Turkish jets patrol border as Syria cease-fire largely holds
Uğur Ergan ANKARA
Women walk on rubble in al-Shadadi town, in Hasaka province, Syria. REUTERS photo
Turkey was on Feb. 27 closely following a landmark U.N.-backed cease-fire in Syria that came into effect at midnight in the war-torn country.Turkish Air Force F-16s continuously patrol the Turkish-Syrian border with the cease-fire largely holding amid reports of some minor clashes and attacks.
The number of Turkish jets patrolling the border have been increased to 14, the biggest number in recent months except Nov. 25, 2105. One day after Turkey shot down a Russian warplane for violating its airspace, 18 Turkish F-16s were on patrol along the border.
The General Staff also said three boats and a mobile radar are being used to control the sea line bwteeen Hatay and Syria’s Latakia.
A rare calm prevailed across much of Syria on Feb. 27 as the first major cease-fire of the five-year war took hold and an international task force prepared to begin monitoring the landmark truce.
Guns fell silent at midnight in suburbs around the capital and the bomb-scarred northern city of Aleppo, AFP correspondents said, after a day of intense Russian air strikes on rebel bastions.
The nationwide cessation of hostilities, brokered by Washington and Moscow, is seen as a crucial but fragile step towards ending a war that has claimed 270,000 lives and displaced more than half the population.

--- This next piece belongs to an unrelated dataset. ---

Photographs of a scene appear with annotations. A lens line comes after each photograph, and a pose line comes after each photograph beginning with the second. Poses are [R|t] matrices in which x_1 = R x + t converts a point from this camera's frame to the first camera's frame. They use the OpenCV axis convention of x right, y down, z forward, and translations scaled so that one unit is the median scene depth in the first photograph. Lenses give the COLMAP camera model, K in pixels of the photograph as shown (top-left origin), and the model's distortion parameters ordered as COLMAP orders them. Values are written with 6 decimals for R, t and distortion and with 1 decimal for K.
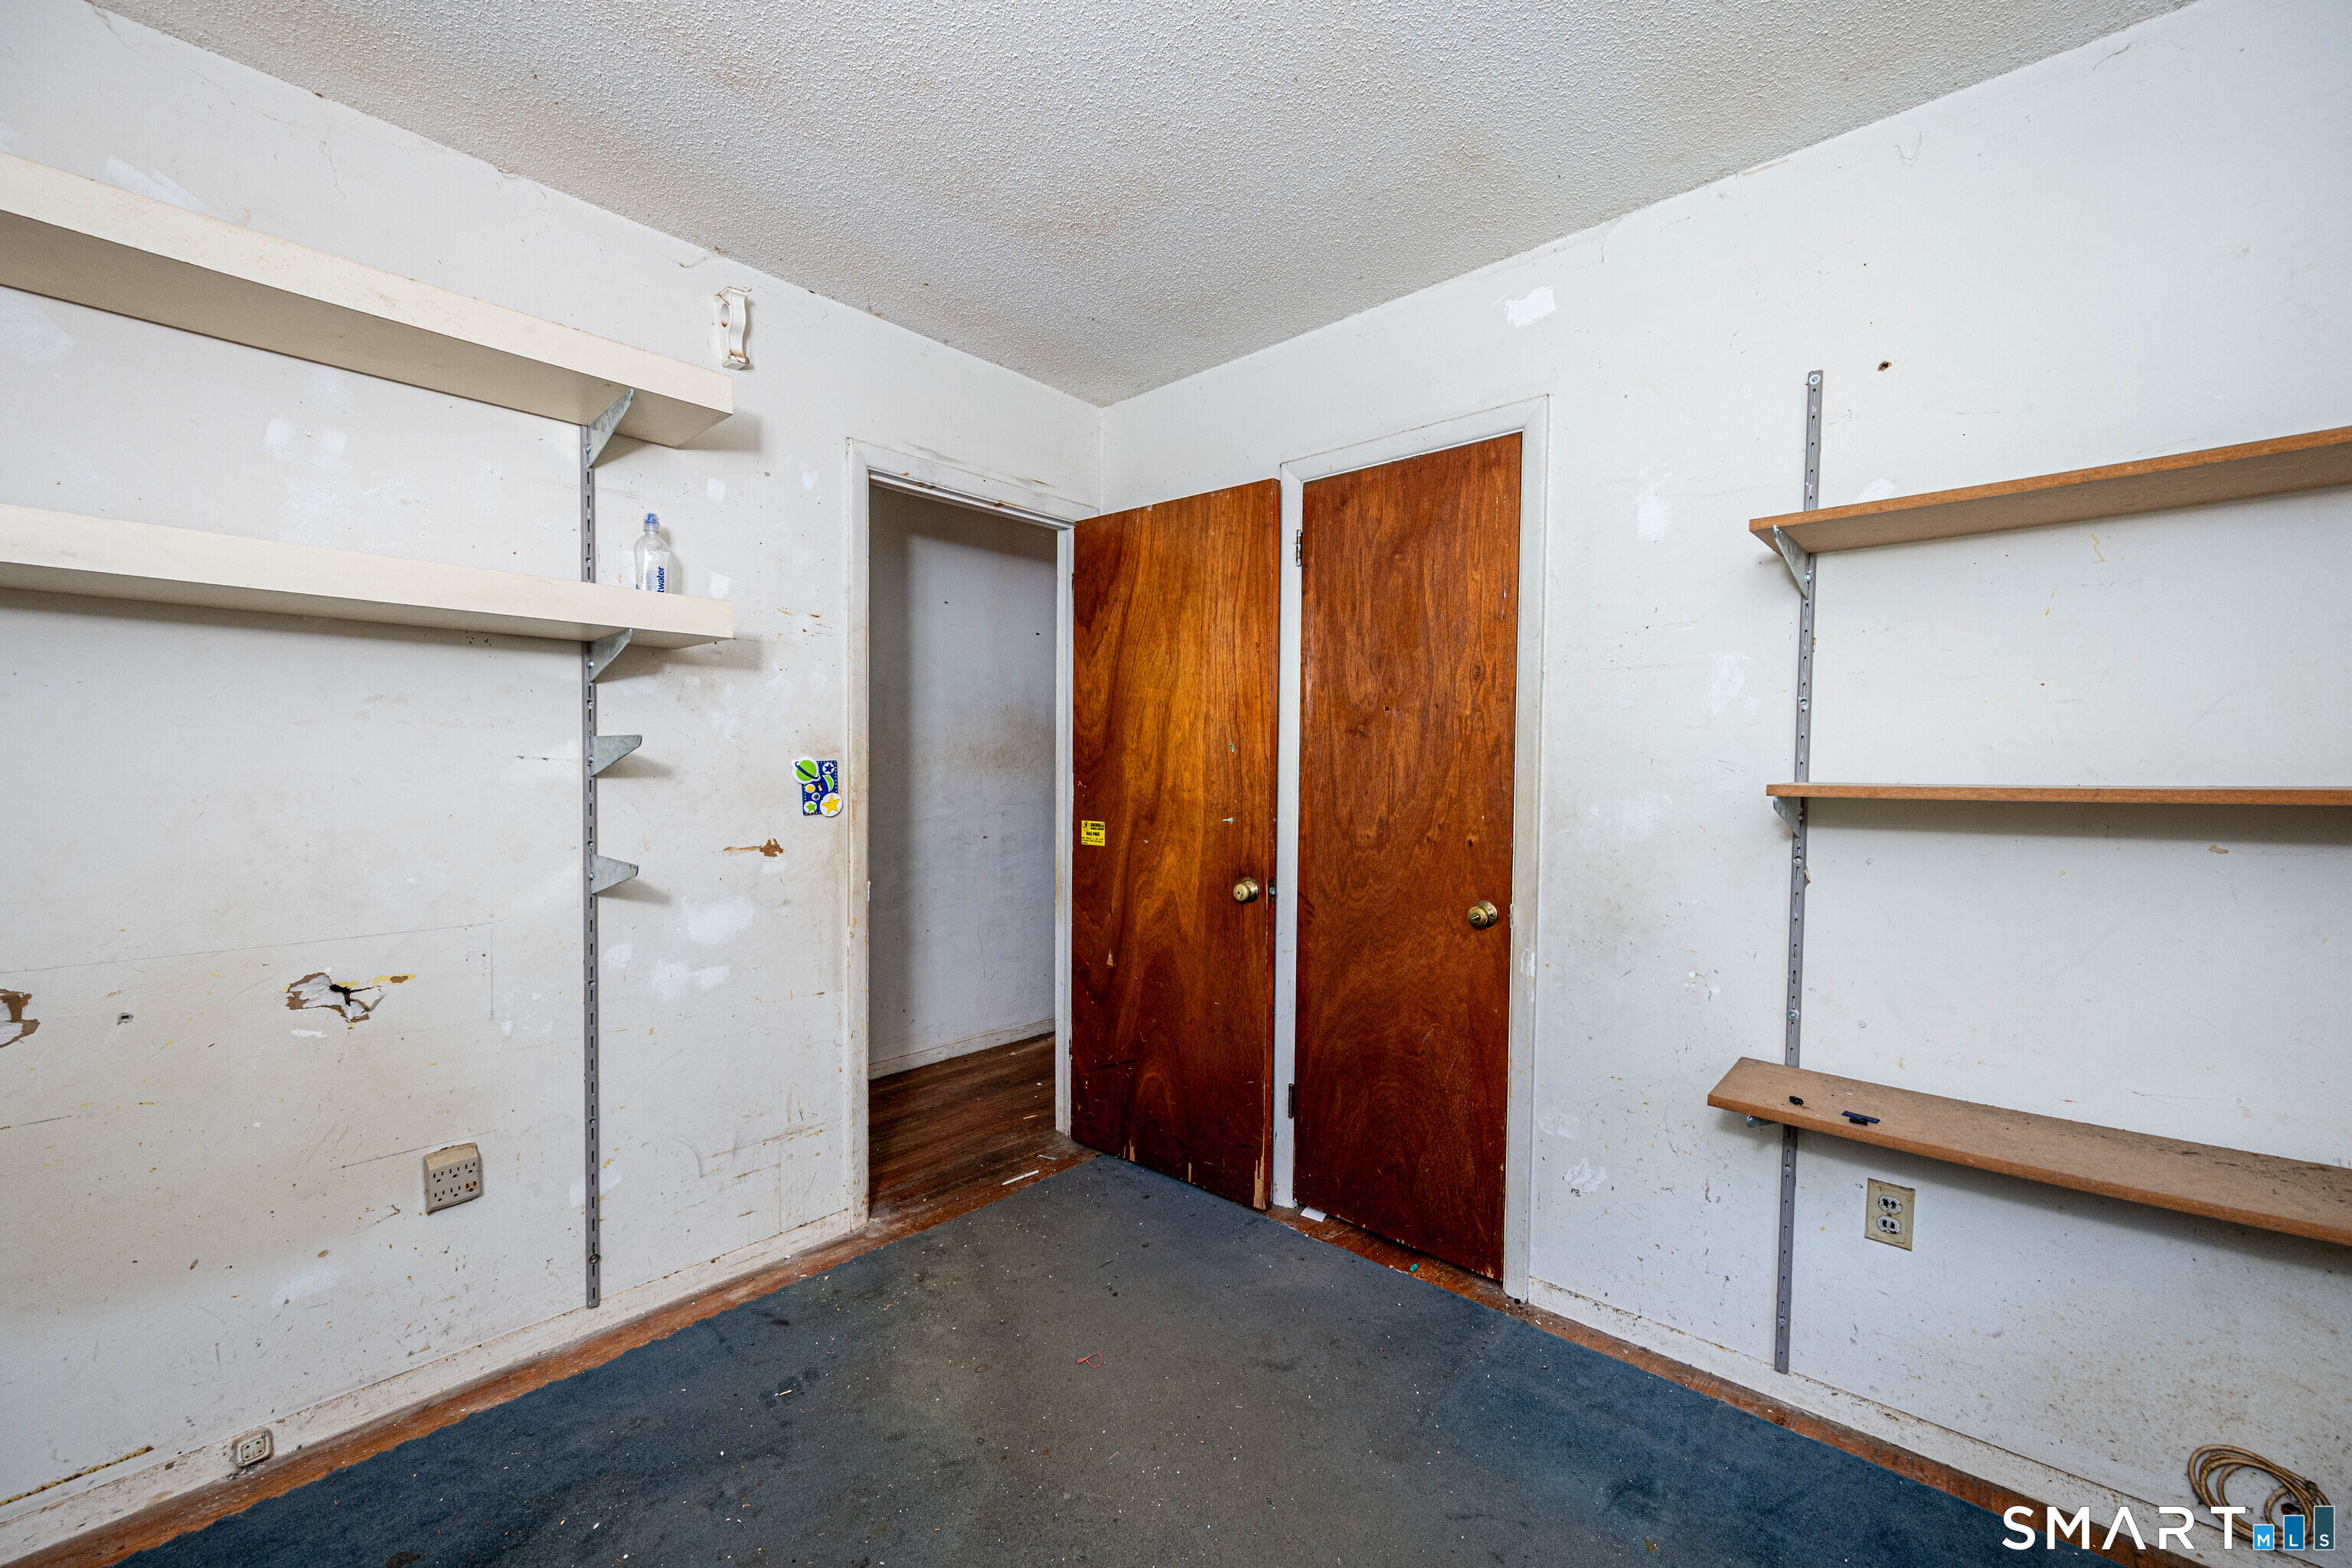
lens RADIAL K [[917.9, 0, 1164.3], [0, 917.9, 786.4], [0, 0, 1]] dist [-0.000865, -0.000039]
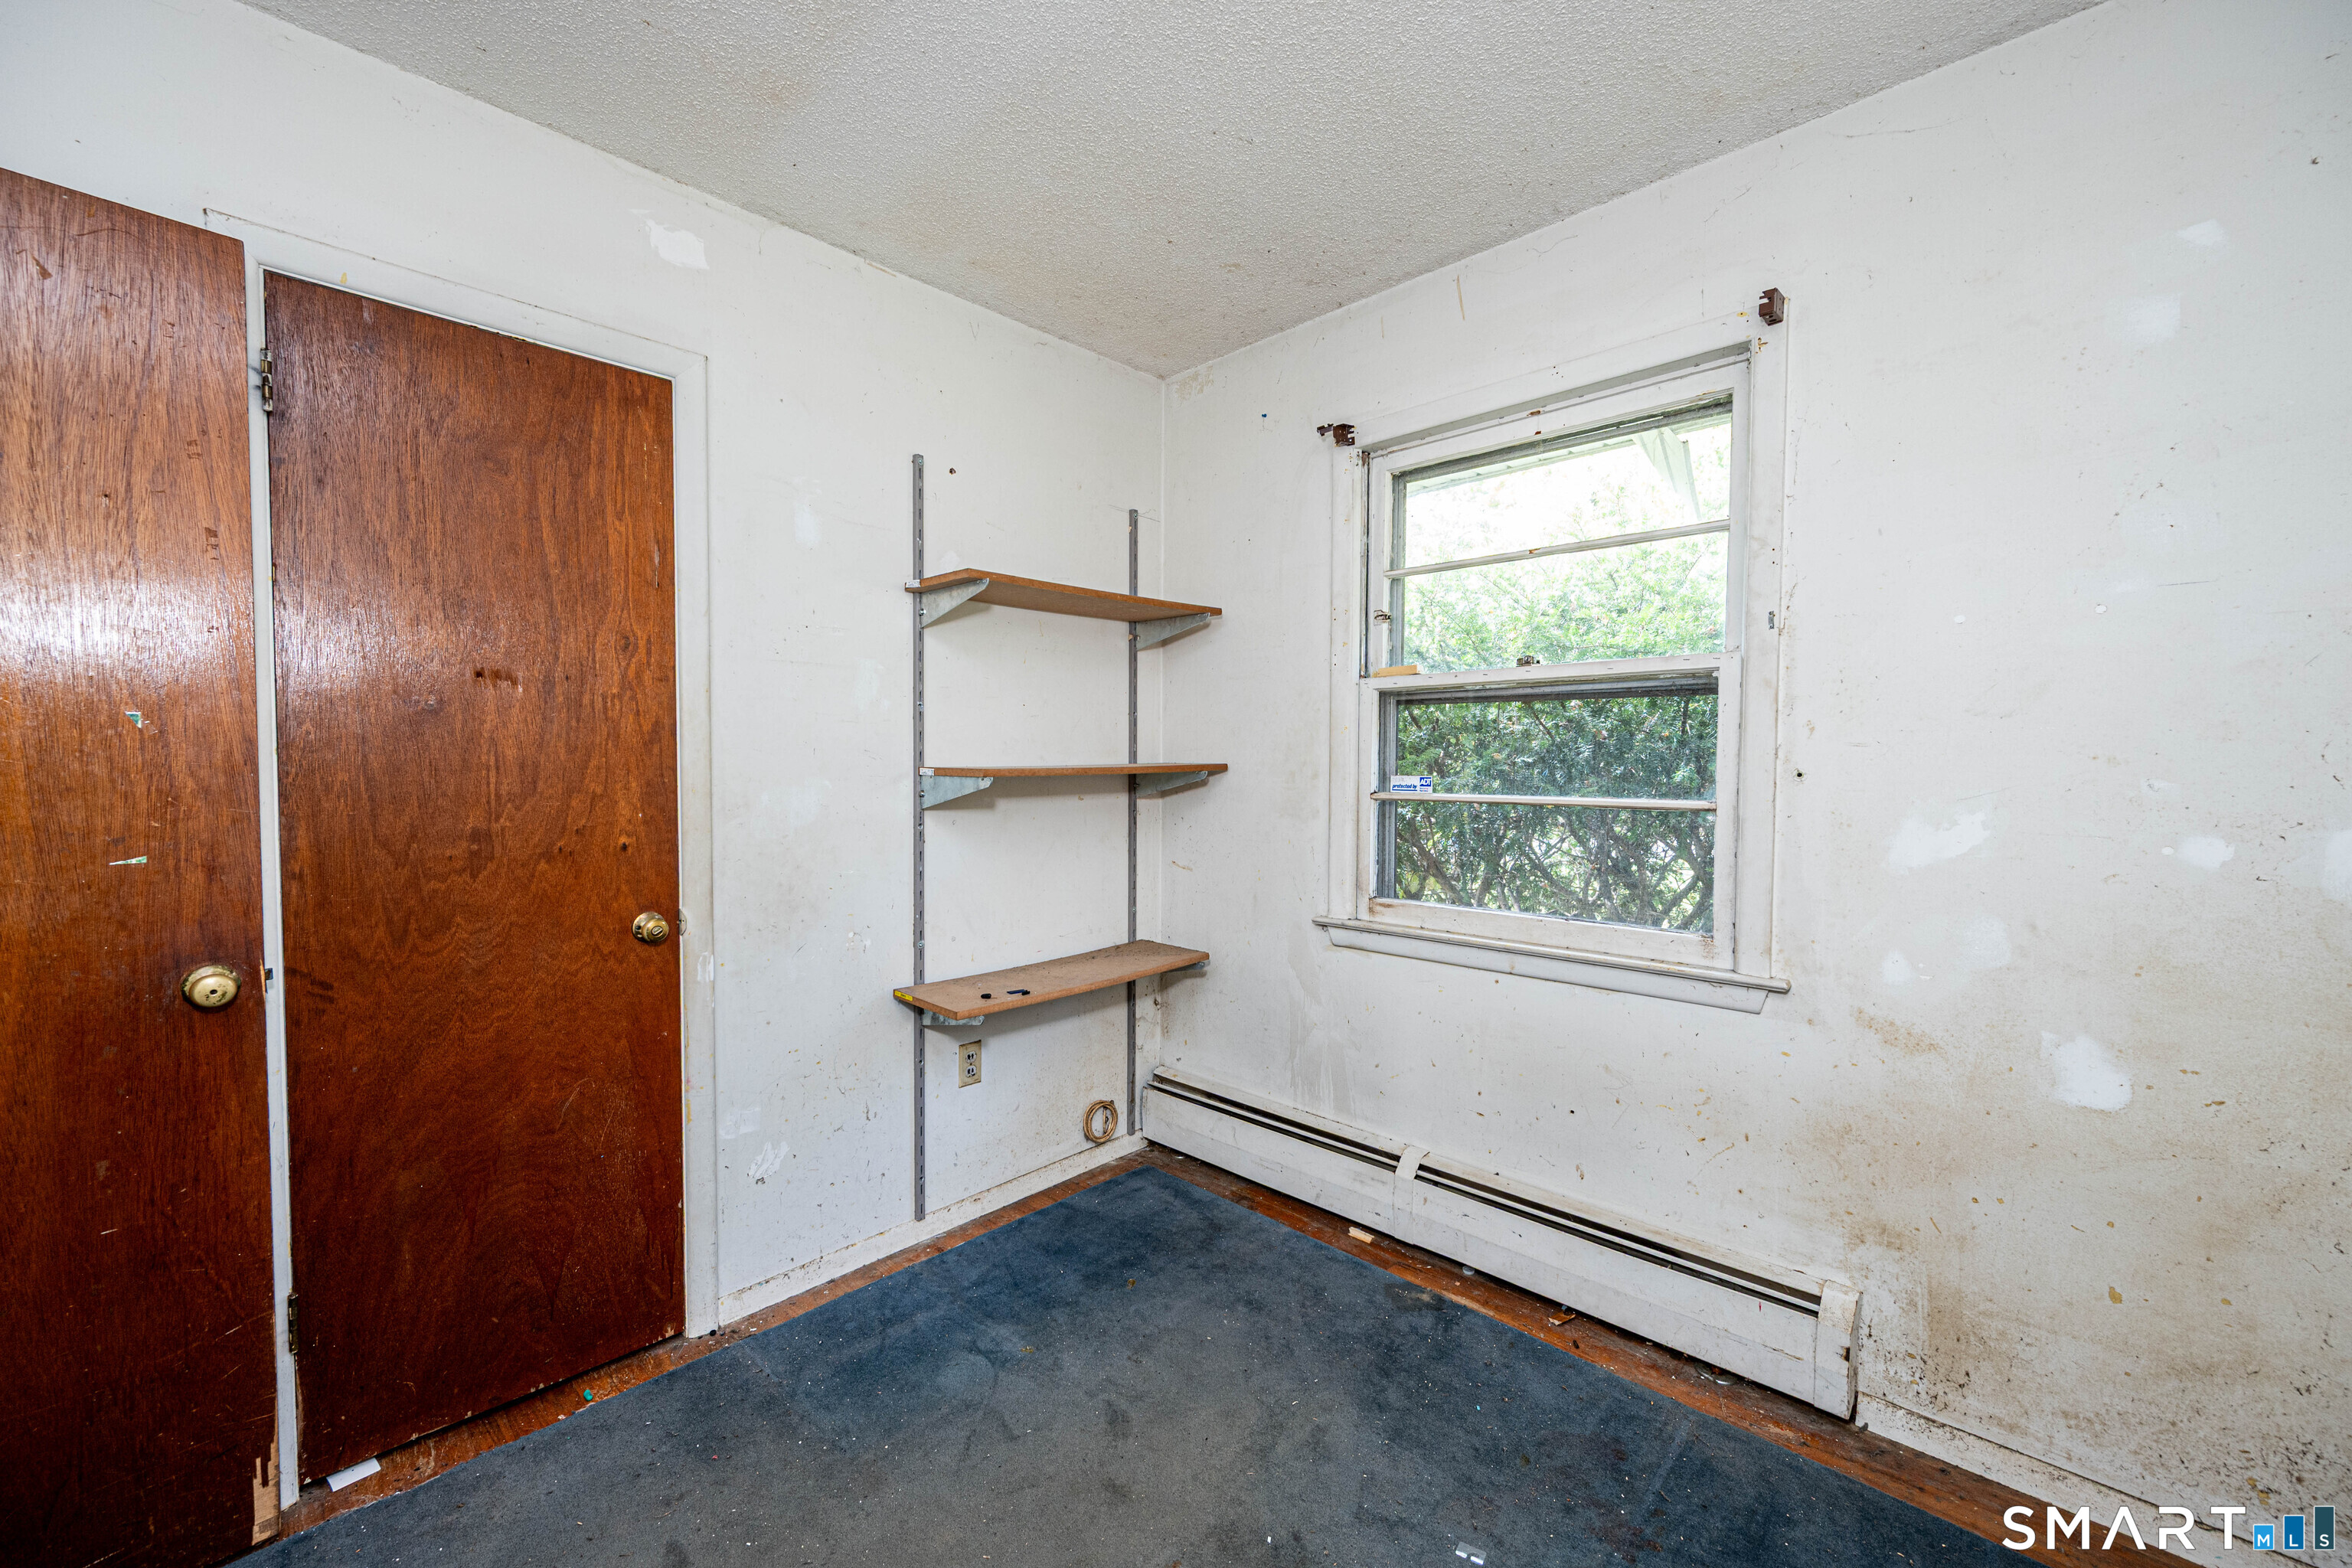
lens RADIAL K [[917.9, 0, 1156.0], [0, 917.9, 786.6], [0, 0, 1]] dist [-0.000865, -0.000039]
pose [[0.046657, -0.034851, 0.998303, -0.484039], [0.020804, 0.999208, 0.033910, -0.011738], [-0.998694, 0.019187, 0.047345, 0.483013]]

It faces formidable challenges including the exclusion of the Islamic State of Iraq and the Levant (ISIL) and al-Qaeda's Syria affiliate al-Nusra Front which control large parts of the country.
ISIL, meanwhile, attacked the town of Tel Abyad controlled by the Syrian Kurdish Democratic Union Party (PYD) at the Turkish border as well as the nearby town of Suluk on Feb. 27, a spokesman for the People’s Protection Units (YPG) -- the armed wing of the PYD -- and Turkish security sources told Reuters.
The YPG and Syrian Kurdish internal security forces were able to "crush this attack and encircle the attackers," YPG’s Redur Xelil said. "The attackers were eliminated," he added. He gave no casualty toll.
The YPG, which Turkey considers a terrorist group for its links to the outlawed Kurdistan Workers' Party (PKK), captured Tel Abyad from ISIL last year in an offensive backed by U.S.-led air strikes.
The Turkish security sources said the attack was launched in the early hours of Feb. 27 on two fronts and that the sound of gunfire and explosions, audible from the town of Akçakale on the Turkish side, had continued for several hours.
The security sources and a witness in Akcçkale said war planes thought to be from the U.S.-led coalition against ISIL struck the jihadist positions and that the Turkish army had increased patrols on its side of the border.
Several rebel groups in the western and northern part of the country said early on Feb. 27 that it was mainly quiet so far.
Nevertheless, Fares Bayoush, head of the Fursan al-Haqq rebel group which fights under the banner of the Free Syrian Army, told Reuters that continuing violations could lead to the "collapse of the agreement."
"There are areas where the bombardment has stopped but there are areas where there are violations by the regime such as Kafr Zeita in Hama, via targeting with artillery, and likewise in Morek in northern Hama countryside."
In early reports of violence, a Syrian rebel group in the northwest said three of its fighters had been killed while repelling an attack from government ground forces a few hours after the plan came into effect. Its spokesman called it a breach of the agreement.
Syria's state media said at least two people were killed and several wounded when a car bomb exploded at the entrance of Salamiya, a town east of Hama city and a frontline between government forces and ISIL, which later claimed responsibility for the attack.